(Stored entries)
# # #

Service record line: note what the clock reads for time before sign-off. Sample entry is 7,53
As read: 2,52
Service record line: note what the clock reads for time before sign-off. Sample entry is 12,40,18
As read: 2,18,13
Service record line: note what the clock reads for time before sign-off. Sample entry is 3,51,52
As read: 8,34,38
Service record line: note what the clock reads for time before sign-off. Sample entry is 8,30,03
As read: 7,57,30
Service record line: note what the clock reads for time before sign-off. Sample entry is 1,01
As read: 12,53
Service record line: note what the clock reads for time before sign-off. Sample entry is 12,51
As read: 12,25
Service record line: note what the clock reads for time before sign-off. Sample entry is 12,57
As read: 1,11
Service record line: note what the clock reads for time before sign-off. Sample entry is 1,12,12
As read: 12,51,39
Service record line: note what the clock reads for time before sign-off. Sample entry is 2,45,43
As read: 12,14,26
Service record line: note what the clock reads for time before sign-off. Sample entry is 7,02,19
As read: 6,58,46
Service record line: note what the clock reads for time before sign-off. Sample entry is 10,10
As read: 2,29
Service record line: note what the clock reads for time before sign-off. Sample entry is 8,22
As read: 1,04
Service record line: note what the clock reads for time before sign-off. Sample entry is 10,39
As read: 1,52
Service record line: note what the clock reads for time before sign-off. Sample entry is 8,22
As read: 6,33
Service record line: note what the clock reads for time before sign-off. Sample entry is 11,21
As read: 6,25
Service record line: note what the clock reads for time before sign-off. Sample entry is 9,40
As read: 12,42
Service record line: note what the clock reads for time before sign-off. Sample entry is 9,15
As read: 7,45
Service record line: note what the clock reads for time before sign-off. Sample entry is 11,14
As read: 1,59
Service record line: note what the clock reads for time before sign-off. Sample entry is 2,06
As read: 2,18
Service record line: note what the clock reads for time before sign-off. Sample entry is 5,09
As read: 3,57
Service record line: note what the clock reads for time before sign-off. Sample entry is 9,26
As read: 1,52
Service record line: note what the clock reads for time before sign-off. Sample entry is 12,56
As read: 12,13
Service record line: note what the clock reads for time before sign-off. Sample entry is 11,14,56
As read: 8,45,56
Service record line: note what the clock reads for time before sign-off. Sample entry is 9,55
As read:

# # #

WHAT THE TASK REQUIRES:
Print everything from the line containing "entry is 9,55" down to the end of the material above, copying each line without any change.

THE REPLY:
Service record line: note what the clock reads for time before sign-off. Sample entry is 9,55
As read:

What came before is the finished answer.